もう、勘の良い方はお気づきかもしれませんが、前バージョンから新バージョンへの移行は、開発・運用の現場だけではなく、私たち研修業界でも、教材のアップデートをする際に必要になる対応なのです。今回は(今回も?)そんな教材開発時のネタを掘り起こしてお伝えしていこうという魂胆でございます(笑)
■rakeコマンドがrailsコマンドに統一
Rails4から5への変更点で、まず大きいものとしては、それまで、さまざまな操作に利用されてきたrakeコマンドが、railsコマンドに統一された(railsコマンドでもrakeタスクが実行できるようになった)点でしょうか。
実際には、現状rakeコマンドもまだ有効に実行できるのですが、せっかくですから、今のうちに慣れておくとよいかもしれませんね。
例)
Rails4まで | Rails5 |
rake secret | rails secret |
rake db:migrate | rails db:migrate |
rake db:seed | rails db:seed |
rake routes | rails routes |
変更されるコマンドの一例
■turbolinksのシンタックスが変更
こちらは、細かな変更ではありますが、turbolinks関係のAPI仕様が若干変更になっています。
Rails4まで | <%= javascript_include_tag ‘application’, ‘data-turbolinks-track’ => true %> |
Rails5 | <%= javascript_include_tag ‘application’, data-turbolinks-track: ‘reload’ %> |
■モデルの継承クラスにApplicationRecordが追加された
Rails4までは、ActiveRecord::Baseが親クラスとなっていましたが、Rails5では新たにApplicationRecordクラスが親クラスとして用意されました。コントローラにおけるApplicationControllerクラスのようなものといえばわかりやすいでしょうか。これにより、すべてのモデルに共通な振る舞いを実装することがより簡単になります。

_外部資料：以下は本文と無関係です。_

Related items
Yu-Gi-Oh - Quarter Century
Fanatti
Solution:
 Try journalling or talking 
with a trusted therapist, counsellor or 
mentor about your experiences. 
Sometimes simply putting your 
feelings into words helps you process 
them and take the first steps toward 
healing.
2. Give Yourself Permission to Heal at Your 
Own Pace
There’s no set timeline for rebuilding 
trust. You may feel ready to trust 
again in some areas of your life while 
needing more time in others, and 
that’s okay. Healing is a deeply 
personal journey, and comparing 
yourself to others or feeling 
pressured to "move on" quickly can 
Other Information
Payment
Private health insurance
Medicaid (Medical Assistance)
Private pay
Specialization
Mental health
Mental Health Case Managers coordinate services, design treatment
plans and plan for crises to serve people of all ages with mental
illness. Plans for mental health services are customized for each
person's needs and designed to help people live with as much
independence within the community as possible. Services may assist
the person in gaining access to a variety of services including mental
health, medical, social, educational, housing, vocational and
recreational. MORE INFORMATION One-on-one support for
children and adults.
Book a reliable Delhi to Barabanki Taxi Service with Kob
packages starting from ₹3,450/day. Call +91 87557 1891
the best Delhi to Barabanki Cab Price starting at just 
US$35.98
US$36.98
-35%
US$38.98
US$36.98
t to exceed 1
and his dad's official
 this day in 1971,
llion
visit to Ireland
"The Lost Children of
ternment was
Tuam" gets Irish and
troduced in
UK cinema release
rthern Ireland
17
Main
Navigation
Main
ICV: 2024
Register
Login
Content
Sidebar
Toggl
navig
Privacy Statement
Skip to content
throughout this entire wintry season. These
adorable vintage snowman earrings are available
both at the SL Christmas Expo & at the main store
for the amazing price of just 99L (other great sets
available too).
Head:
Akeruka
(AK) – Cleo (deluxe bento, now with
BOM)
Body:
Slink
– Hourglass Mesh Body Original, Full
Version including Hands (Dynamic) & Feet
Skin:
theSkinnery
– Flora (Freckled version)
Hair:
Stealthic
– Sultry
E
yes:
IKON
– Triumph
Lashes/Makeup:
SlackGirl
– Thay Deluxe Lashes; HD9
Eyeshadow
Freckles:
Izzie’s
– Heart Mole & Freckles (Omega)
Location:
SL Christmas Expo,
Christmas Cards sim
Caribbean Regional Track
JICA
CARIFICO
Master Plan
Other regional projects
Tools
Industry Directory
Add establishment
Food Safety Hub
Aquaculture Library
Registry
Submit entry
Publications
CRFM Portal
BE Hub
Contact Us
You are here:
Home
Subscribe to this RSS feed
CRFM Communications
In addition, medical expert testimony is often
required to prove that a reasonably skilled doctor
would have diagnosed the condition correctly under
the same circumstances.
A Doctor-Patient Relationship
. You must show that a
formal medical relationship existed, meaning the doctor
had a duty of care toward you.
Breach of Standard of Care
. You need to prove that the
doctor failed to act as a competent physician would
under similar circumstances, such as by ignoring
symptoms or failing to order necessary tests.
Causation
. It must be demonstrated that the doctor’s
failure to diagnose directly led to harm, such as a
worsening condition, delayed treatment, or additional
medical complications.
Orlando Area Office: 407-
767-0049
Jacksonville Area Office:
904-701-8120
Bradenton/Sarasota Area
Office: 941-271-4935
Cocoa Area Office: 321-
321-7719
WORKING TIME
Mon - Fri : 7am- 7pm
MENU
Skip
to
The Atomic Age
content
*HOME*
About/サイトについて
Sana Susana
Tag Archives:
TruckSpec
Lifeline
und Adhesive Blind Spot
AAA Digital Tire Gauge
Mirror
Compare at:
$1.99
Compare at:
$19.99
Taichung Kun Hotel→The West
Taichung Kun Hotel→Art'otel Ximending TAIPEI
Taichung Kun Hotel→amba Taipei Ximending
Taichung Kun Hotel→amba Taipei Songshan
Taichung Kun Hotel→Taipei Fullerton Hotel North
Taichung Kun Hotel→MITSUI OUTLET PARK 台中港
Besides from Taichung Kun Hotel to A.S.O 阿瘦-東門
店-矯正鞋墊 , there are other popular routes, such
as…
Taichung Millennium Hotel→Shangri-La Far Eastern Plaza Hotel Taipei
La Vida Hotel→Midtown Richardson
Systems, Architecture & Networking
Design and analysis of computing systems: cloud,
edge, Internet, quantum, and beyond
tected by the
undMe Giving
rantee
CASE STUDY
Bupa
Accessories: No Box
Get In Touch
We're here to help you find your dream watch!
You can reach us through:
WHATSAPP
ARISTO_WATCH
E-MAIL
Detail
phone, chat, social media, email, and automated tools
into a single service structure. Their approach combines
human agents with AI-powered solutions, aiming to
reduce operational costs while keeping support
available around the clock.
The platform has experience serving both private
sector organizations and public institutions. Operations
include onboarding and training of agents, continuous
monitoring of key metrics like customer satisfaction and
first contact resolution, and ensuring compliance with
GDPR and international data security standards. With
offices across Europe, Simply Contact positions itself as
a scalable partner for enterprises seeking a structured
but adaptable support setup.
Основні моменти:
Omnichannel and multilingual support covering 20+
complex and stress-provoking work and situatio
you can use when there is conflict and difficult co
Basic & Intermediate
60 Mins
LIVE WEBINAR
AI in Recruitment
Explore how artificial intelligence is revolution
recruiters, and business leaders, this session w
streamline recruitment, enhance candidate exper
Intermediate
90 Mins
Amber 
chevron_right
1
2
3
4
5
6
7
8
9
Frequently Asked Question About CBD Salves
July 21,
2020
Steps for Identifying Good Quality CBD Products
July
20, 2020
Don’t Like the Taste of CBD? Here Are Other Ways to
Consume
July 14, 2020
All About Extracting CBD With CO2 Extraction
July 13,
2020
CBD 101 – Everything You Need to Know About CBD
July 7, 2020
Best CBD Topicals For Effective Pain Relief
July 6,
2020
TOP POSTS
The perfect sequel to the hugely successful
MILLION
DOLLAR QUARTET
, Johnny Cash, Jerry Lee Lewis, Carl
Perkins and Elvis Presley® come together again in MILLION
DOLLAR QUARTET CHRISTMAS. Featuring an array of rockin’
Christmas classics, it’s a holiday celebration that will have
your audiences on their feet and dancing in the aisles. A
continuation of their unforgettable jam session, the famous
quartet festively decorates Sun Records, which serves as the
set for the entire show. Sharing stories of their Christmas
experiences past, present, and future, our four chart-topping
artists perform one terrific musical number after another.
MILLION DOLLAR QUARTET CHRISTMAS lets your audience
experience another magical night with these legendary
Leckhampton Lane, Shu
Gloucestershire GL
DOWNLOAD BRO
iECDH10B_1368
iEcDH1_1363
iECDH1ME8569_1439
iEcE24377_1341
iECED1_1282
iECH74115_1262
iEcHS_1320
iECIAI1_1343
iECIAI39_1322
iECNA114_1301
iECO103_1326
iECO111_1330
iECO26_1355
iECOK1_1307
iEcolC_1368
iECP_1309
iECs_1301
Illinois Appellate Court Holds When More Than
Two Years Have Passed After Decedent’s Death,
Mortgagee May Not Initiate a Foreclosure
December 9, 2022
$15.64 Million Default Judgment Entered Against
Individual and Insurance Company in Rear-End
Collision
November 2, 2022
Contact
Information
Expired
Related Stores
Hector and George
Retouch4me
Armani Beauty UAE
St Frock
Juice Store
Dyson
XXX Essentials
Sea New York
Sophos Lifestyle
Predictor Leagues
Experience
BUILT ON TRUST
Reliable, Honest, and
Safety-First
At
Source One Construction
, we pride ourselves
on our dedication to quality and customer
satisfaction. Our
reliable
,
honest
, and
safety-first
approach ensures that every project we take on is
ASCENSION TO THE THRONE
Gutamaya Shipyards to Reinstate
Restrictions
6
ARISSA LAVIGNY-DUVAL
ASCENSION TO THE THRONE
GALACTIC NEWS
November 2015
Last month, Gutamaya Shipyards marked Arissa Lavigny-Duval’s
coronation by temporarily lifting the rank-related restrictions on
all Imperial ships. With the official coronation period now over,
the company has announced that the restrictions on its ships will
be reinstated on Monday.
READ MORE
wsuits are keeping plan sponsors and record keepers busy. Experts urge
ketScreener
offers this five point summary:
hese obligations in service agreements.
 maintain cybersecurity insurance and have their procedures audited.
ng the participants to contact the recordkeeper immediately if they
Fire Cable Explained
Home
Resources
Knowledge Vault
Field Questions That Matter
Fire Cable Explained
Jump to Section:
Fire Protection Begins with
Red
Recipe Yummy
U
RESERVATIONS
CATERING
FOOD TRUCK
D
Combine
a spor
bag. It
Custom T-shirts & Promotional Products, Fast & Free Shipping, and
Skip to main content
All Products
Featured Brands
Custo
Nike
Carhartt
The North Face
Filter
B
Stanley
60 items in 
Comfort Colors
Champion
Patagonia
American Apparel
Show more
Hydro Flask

Rails4まで | class モデル名 < ActiveRecord::Base |
Rails5 | class モデル名 < ApplicationRecord |
ということで、これまでRails4を使ってきた方が、とりあえずRails5に移行する場合の、主な違いについてご紹介しました。もちろん、Rails5ではRails4になかった様々な機能やAPIも追加されており、それらを活用するとなるともっといろいろな箇所でコードの移行が必要になってきますが、まずはRails4のコードの知識で、そのままRails5でコードを作っていく、というような場合は、上記のような変更で対応することもできます。
ご参考になりましたら幸いです。